▶ _Excerpt_
AtYourOwnRisk · 10/09/2024 08:29

BirthdayRainbow · 10/09/2024 07:07

You should probably spend more time thinking about why you sent intimate videos and photos to a man you'd known a matter of weeks. That shows a shocking lack of judgment and maturity.

That would be at least as much my takeaway from this as ‘men on Bumble are often married’. OP, you explain at length in your original post exactly why you felt nothing was quite right, so, quite apart from only seeing him for a few weeks, surely it was quite mad to send intimate photos and videos to a virtual stranger yiu had good reason not to trust?

Ginmonkeyagain · 10/09/2024 08:31

Revenge porn is a crime. Calmly respond to him saying he has threatened to commit a crime against you and you will be reporting him to the police.

Cozylozy · 10/09/2024 08:37

It’s awful online dating is a scummy place, I would be very wary of allowing photos of a sexual nature to be taken, too risky of where it will end up.
You have had a lucky escape and if it was me I would be happy that I have and walk away without taking any action

Cornflakelover · 10/09/2024 08:37

Not really the point
but don’t go sending someone you hardly know photos / videos if yourself
if you do send by Watsapp on view it once so they don’t get to keep it or download it

Birdseyetrifle · 10/09/2024 08:39

I’m ex forces, the men all find this stuff hilarious and boast about it. Boast about how many they’ve conned and get them lined up for when they are away.

Please report him with this evidence. He’s scum.

Nothanks17 · 10/09/2024 08:39

Yes I agree - never understand people who say stay out of it/don't tell them. We would all rather know we were living a lie.

Gosh this scares me, I am engaged and the stats are just crazy - why do people do this!!!

Don't give up on finding love and thanks for being the woman that exposes assholes!

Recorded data
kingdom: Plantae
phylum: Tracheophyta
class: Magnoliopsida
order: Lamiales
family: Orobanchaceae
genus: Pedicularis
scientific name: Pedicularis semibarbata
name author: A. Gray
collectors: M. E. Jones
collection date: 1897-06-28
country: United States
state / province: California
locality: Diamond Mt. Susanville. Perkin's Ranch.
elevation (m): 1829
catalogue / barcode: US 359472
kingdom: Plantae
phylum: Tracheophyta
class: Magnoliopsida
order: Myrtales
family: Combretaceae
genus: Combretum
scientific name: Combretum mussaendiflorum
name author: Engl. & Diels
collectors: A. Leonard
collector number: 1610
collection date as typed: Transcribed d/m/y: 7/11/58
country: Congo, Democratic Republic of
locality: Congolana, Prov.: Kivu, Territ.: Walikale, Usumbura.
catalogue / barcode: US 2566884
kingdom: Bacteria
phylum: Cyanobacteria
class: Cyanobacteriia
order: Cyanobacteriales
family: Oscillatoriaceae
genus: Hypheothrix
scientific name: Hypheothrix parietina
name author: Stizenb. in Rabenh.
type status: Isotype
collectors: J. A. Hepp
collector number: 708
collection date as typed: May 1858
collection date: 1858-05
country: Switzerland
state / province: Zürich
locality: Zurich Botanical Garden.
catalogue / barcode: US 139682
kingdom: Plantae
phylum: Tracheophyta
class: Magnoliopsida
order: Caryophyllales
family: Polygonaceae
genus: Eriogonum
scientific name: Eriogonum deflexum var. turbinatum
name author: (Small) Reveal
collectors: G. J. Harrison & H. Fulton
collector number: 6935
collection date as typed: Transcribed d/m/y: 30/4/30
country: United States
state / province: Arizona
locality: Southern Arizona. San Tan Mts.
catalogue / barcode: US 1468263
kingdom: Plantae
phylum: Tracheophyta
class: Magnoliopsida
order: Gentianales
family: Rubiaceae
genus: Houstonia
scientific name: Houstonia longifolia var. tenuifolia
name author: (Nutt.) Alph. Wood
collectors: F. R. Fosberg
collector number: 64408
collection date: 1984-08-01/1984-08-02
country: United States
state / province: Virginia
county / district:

▶ _Exercise aim_
Update the discussion thread: write it out again from "You have had" up to and including "evidence. He’s scum.", replacing "evidence" with "proof".

▶ _Response below_
You have had a lucky escape and if it was me I would be happy that I have and walk away without taking any action

Cornflakelover · 10/09/2024 08:37

Not really the point
but don’t go sending someone you hardly know photos / videos if yourself
if you do send by Watsapp on view it once so they don’t get to keep it or download it

Birdseyetrifle · 10/09/2024 08:39

I’m ex forces, the men all find this stuff hilarious and boast about it. Boast about how many they’ve conned and get them lined up for when they are away.

Please report him with this proof. He’s scum.